Excerpt provided |
_ _ _

# Recovering addict



## Lora (Jan 22, 2008)

I am recovering from a long-time addiction to school and seeking the real writer inside me. I just graduated mid-year getting a backelor's degree in psychology and creative writing. Thankfully, I came to my senses before I decided to do a third major. I joined this forum as a way to kick myself in the ass to start writing for myself instead of a bunch of professors. All of my work to date has roots stemming from professors' promps, and now I'm finding it difficult to discard the crutch. School is great but at some point one must learn to make it without their pampers. 
Aside from being a writer and college grad, I am a 36 year old mother to three boys and married to the best guy in the world.


----------



## Nickie (Jan 22, 2008)

_ _ _

(Entries contained in a dataset)
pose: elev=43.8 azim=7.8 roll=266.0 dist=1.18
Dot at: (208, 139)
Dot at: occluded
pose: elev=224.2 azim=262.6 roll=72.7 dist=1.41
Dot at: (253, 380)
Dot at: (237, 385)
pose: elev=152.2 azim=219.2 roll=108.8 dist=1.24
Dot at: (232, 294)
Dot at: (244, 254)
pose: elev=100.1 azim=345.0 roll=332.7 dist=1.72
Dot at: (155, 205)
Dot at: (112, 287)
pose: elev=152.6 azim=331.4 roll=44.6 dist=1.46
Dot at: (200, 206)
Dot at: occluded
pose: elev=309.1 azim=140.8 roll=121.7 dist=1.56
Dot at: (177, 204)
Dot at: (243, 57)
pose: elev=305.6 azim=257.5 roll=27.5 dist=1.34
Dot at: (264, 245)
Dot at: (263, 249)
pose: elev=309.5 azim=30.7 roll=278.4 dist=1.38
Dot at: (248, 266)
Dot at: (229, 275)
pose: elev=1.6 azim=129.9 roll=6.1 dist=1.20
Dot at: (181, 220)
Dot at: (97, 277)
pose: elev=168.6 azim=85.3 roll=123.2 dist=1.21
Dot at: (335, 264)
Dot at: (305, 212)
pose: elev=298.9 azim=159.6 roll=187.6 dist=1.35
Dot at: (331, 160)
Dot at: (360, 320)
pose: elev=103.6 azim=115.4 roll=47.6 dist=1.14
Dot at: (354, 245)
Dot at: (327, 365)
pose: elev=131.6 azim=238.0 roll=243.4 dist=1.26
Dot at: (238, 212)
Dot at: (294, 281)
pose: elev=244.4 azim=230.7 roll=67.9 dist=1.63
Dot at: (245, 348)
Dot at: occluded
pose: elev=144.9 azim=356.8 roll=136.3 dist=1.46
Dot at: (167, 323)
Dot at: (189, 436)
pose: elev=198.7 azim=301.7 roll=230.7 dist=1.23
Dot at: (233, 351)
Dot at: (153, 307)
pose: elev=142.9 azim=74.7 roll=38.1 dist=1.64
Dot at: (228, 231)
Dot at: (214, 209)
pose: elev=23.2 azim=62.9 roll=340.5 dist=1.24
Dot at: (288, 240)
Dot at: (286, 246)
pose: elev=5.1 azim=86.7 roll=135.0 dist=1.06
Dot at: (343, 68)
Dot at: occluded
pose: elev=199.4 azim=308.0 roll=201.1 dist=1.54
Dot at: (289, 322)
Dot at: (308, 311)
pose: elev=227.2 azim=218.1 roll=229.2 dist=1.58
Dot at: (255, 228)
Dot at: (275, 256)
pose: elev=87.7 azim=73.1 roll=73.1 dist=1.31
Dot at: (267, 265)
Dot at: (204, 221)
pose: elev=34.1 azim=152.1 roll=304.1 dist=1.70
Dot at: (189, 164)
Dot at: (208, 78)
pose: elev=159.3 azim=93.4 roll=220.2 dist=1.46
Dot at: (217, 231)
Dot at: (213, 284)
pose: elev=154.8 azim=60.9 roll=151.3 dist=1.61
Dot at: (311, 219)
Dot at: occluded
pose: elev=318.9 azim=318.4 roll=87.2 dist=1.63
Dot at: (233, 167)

_ _ _

Goals |
#1 Answer these from the forum thread:
(a) What two subjects did Lora's degree cover?
(b) How old does Lora say she is?
(c) Who posted after Lora in the forum thread?
#2 Extend the forum thread from the point where it stops.
Nothing here requires the entries.

Results of the tasks |
#1
(a) Psychology and creative writing
(b) 36
(c) Nickie

#2
Hi there, Lora! Let me be the first to welcome you to Writing Forums. Have a good time here!


Nickie


----------



## Shinn (Jan 22, 2008)

Hello Lora and welcome to the forum


----------



## Jacinta (Jan 22, 2008)

Hiya Lora
I'm new in here too, so far it looks like a great site.  Good luck with your new approach to writing. 
Jacinta 
Write A Book in a Year - Writing Workshop and Workbook
Jacinta's Blog


----------



## rumpole40k (Jan 22, 2008)

Hey Lora,

Welcome and good luck.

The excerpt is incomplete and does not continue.